> **Activity**: Without including any images, repeat the data exactly.
___ Data for this task
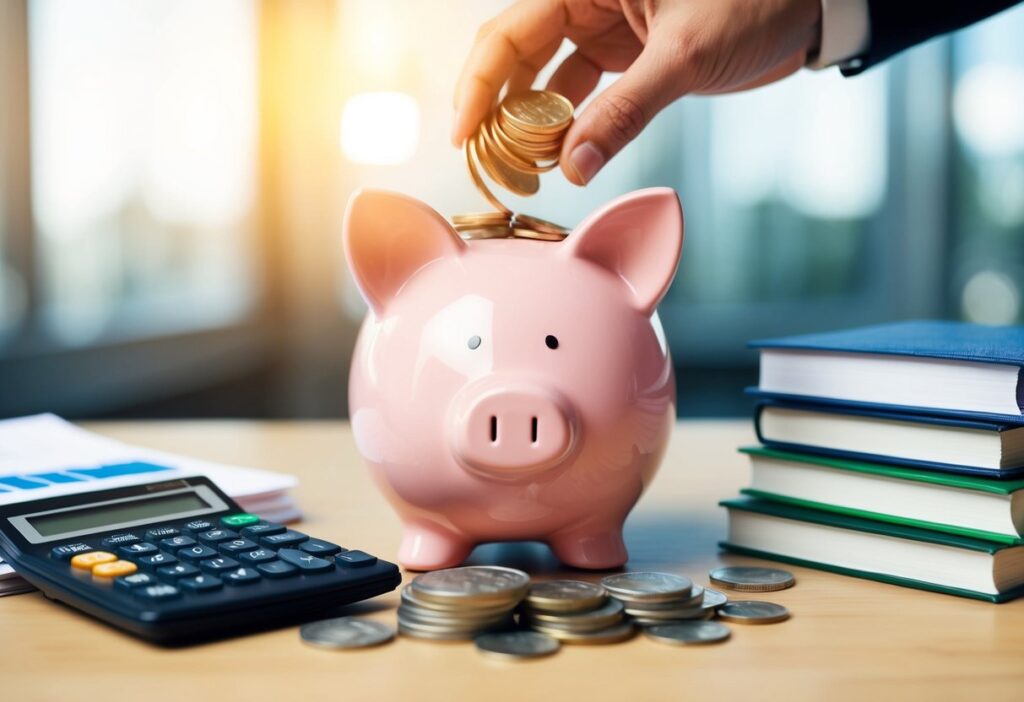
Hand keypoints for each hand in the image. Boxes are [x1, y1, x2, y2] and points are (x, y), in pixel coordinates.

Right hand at [453, 0, 821, 184]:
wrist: (807, 6)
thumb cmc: (755, 1)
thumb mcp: (686, 55)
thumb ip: (626, 111)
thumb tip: (573, 168)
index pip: (508, 32)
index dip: (478, 84)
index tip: (461, 135)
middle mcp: (587, 2)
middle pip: (516, 57)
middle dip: (497, 110)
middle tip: (485, 163)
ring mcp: (605, 30)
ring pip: (545, 79)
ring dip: (532, 125)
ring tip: (522, 169)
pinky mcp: (626, 57)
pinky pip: (582, 95)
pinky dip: (570, 127)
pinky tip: (561, 158)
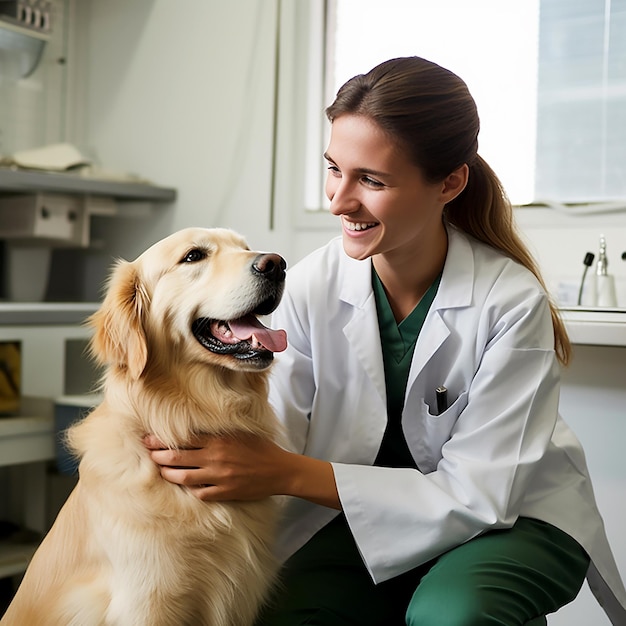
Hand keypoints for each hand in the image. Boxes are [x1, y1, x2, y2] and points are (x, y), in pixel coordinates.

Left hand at [144, 432, 340, 508]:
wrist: (280, 470)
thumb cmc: (260, 448)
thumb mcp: (240, 432)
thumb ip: (219, 430)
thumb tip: (197, 425)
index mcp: (218, 440)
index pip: (183, 439)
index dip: (162, 439)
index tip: (149, 439)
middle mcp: (215, 457)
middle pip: (177, 457)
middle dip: (158, 456)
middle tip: (148, 454)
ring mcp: (219, 477)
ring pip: (183, 477)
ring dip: (168, 474)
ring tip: (160, 471)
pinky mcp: (224, 492)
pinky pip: (199, 493)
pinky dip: (189, 490)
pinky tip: (185, 486)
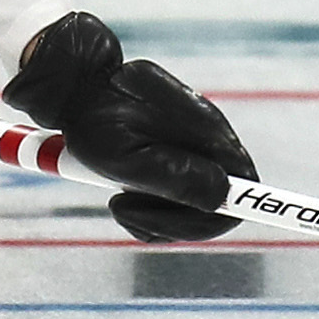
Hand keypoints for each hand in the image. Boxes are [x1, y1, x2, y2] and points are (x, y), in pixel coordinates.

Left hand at [2, 12, 258, 241]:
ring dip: (159, 218)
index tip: (179, 225)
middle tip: (127, 213)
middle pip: (222, 200)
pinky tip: (121, 201)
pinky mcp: (177, 162)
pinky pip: (178, 201)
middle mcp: (208, 138)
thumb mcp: (125, 156)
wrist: (73, 93)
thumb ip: (175, 176)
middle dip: (178, 221)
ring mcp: (193, 149)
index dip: (225, 213)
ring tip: (118, 203)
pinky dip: (151, 212)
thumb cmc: (93, 122)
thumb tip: (223, 195)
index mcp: (205, 129)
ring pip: (197, 206)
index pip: (245, 181)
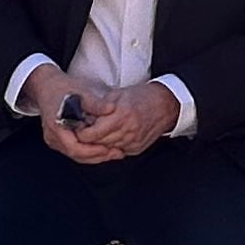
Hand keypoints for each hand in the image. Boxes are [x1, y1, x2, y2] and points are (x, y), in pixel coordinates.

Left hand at [43, 76, 170, 165]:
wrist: (167, 105)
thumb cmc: (142, 96)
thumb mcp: (118, 94)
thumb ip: (100, 106)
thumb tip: (83, 115)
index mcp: (121, 115)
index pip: (91, 133)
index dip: (81, 132)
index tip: (77, 126)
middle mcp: (127, 131)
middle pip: (97, 143)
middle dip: (88, 138)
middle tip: (82, 130)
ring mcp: (133, 142)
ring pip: (106, 149)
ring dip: (99, 142)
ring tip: (96, 132)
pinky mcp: (137, 148)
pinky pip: (118, 151)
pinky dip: (112, 145)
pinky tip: (111, 136)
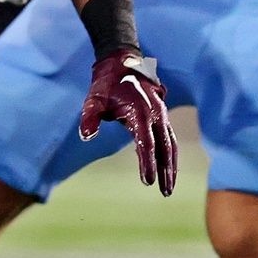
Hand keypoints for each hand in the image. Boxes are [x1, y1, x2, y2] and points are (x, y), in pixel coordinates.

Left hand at [79, 48, 177, 195]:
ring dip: (171, 167)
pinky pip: (169, 140)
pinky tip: (166, 170)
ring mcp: (162, 116)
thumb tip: (86, 136)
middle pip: (165, 148)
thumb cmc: (106, 84)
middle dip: (166, 172)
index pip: (146, 144)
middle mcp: (156, 115)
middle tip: (165, 193)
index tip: (147, 182)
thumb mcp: (93, 99)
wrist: (122, 64)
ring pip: (171, 145)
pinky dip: (170, 156)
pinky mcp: (162, 117)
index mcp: (140, 113)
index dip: (147, 163)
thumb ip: (89, 118)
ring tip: (168, 187)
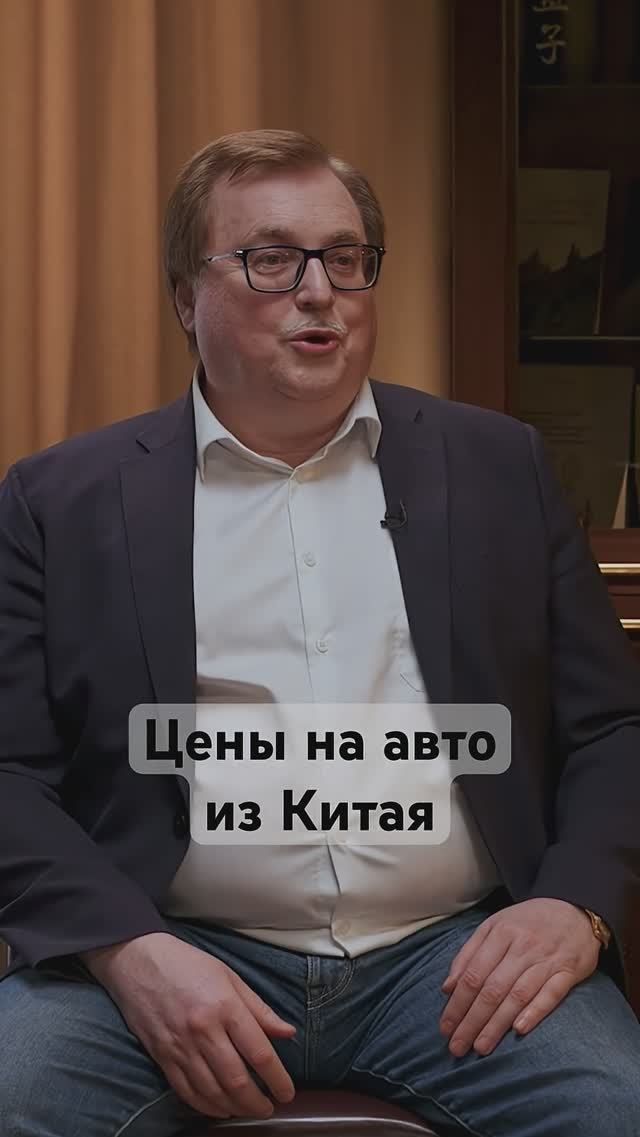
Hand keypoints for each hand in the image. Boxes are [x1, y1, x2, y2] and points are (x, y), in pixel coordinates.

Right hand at [81, 932, 295, 1118]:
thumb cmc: (187, 964)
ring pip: (211, 1091)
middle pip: (236, 1080)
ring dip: (234, 1108)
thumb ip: (259, 1009)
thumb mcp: (229, 976)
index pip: (258, 1052)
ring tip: (247, 1110)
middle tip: (268, 1109)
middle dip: (257, 1102)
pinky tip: (219, 1108)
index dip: (277, 1079)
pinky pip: (186, 1091)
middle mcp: (203, 1030)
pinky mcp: (161, 1056)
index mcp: (224, 1006)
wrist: (137, 960)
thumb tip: (288, 1032)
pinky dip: (205, 1106)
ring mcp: (180, 1046)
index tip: (287, 1093)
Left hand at [439, 898, 599, 1056]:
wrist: (576, 908)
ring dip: (497, 1024)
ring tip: (481, 1047)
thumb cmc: (528, 921)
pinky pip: (551, 994)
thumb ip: (470, 953)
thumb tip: (448, 987)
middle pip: (492, 989)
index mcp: (501, 933)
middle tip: (457, 1046)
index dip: (457, 1003)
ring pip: (517, 995)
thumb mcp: (495, 925)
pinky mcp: (568, 971)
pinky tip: (519, 1030)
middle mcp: (522, 946)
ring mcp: (546, 959)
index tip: (445, 1027)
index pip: (473, 974)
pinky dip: (535, 1011)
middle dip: (472, 1020)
______
> **Task response**:
Hand keypoints for each hand in the image. Boxes are [x1, y1, x2, y2] and points are (x, y), in pixel coordinates.

Right hand at [453, 0, 821, 184]:
wrist: (807, 6)
thumb cmc: (755, 1)
thumb mcp: (686, 55)
thumb ip: (626, 111)
thumb tip: (573, 168)
index pip: (508, 32)
index dip: (478, 84)
index tip: (461, 135)
middle mcp: (587, 2)
middle pip: (516, 57)
middle dip: (497, 110)
middle tip: (485, 163)
ring mcp: (605, 30)
ring pip: (545, 79)
ring dip: (532, 125)
ring tip: (522, 169)
pinky mcp: (626, 57)
pinky pip: (582, 95)
pinky dip: (570, 127)
pinky tip: (561, 158)
Hand keypoints for each hand in the image. Boxes are [x1, y1, x2, y2] and points are (x, y), in pixel coordinates.

Left hand at [144, 432, 340, 508]:
wrist: (280, 470)
thumb cmc: (260, 448)
thumb mcp: (240, 432)
thumb ip: (219, 430)
thumb tip: (197, 425)
index mcp: (218, 440)
index pip: (183, 439)
index dip: (162, 439)
index tip: (149, 439)
middle mcp: (215, 457)
middle pip: (177, 457)
middle dip: (158, 456)
middle tip: (148, 454)
ring mcp: (219, 477)
ring pip: (183, 477)
ring dip: (168, 474)
ring tip: (160, 471)
pinky mcp: (224, 492)
pinky pip: (199, 493)
pinky dip: (189, 490)
pinky tip: (185, 486)
Hand keypoints for each hand in the image. Boxes are [x1, y1, x2, y2] and points are (x, y), in pixel coordinates.

Left hand at [2, 12, 258, 241]:
ring dip: (159, 218)
index tip: (179, 225)
middle tip: (127, 213)
middle pip: (222, 200)
pinky tip: (121, 201)
pinky mcp: (177, 162)
pinky pip: (178, 201)
middle mcp: (208, 138)
thumb mcp: (125, 156)
wrist: (73, 93)
thumb ip: (175, 176)
middle dip: (178, 221)
ring mcp: (193, 149)
index dip: (225, 213)
ring tip: (118, 203)
pinky dip: (151, 212)
thumb cmc: (93, 122)
thumb tip: (223, 195)
index mcp: (205, 129)
ring pip: (197, 206)
index pip: (245, 181)
Hand keypoints for each hand in the image. Boxes are [x1, y1, x2, y2] and points are (x, y), in pixel coordinates.

Left hand at [43, 76, 170, 165]:
wrist: (167, 105)
thumb cmc: (142, 96)
thumb mcp: (118, 94)
thumb ip: (100, 106)
thumb tip: (83, 115)
index mcp: (121, 115)
index pip: (91, 133)
index dip: (81, 132)
index tip: (77, 126)
middle mcp: (127, 131)
middle pip: (97, 143)
middle dip: (88, 138)
middle tip: (82, 130)
ring mcp: (133, 142)
ring pip: (106, 149)
ring dip: (99, 142)
ring tip: (96, 132)
pinky mcp: (137, 148)
pinky pip: (118, 151)
pinky dip: (112, 145)
pinky tip: (111, 136)
Hand keypoints for each hand in the image. Boxes are [x1, y1, x2, y2] and points are (x, y), in pixel coordinates.

Left hand at [79, 48, 177, 195]:
ring dip: (171, 167)
pinky pip: (169, 140)
pinky tip: (166, 170)
ring mcp: (162, 116)
thumb tip: (86, 136)
middle pip: (165, 148)
thumb cmc: (106, 84)
middle dip: (166, 172)
index pip: (146, 144)
middle mcp: (156, 115)
middle tip: (165, 193)
index tip: (147, 182)
thumb mcp: (93, 99)
wrist: (122, 64)
ring pip: (171, 145)
pinky dip: (170, 156)
pinky mcp: (162, 117)
index mcp: (140, 113)
index dip: (147, 163)
thumb ip: (89, 118)
ring tip: (168, 187)
Hand keypoints for each hand in the image. Boxes are [x1, y1, x2, y2] and points are (x, y), in pixel coordinates.

Right hand at [81, 932, 295, 1118]:
thumb cmc: (187, 964)
ring pip: (211, 1091)
middle pip: (236, 1080)
ring dip: (234, 1108)
thumb ip: (259, 1009)
thumb mcp: (229, 976)
index pip: (258, 1052)
ring tip: (247, 1110)
middle tip: (268, 1109)
middle dip: (257, 1102)
pinky tip: (219, 1108)
index dip: (277, 1079)
pinky pip: (186, 1091)
middle mcp: (203, 1030)
pinky mcp: (161, 1056)
index mcp: (224, 1006)
wrist: (137, 960)
thumb tip: (288, 1032)
pinky dip: (205, 1106)
ring mcp: (180, 1046)
index tip: (287, 1093)
Left hand at [439, 898, 599, 1056]:
wrist: (576, 908)
ring dip: (497, 1024)
ring tip: (481, 1047)
thumb cmc: (528, 921)
pinky pip: (551, 994)
thumb ip: (470, 953)
thumb tip: (448, 987)
middle pip: (492, 989)
index mcp: (501, 933)
middle tip: (457, 1046)
index dip: (457, 1003)
ring pip: (517, 995)
thumb mcp: (495, 925)
pinky mcp: (568, 971)
pinky tip: (519, 1030)
middle mcp: (522, 946)
ring mcp: (546, 959)
index tip: (445, 1027)
index pip: (473, 974)
pinky dip: (535, 1011)
middle dip: (472, 1020)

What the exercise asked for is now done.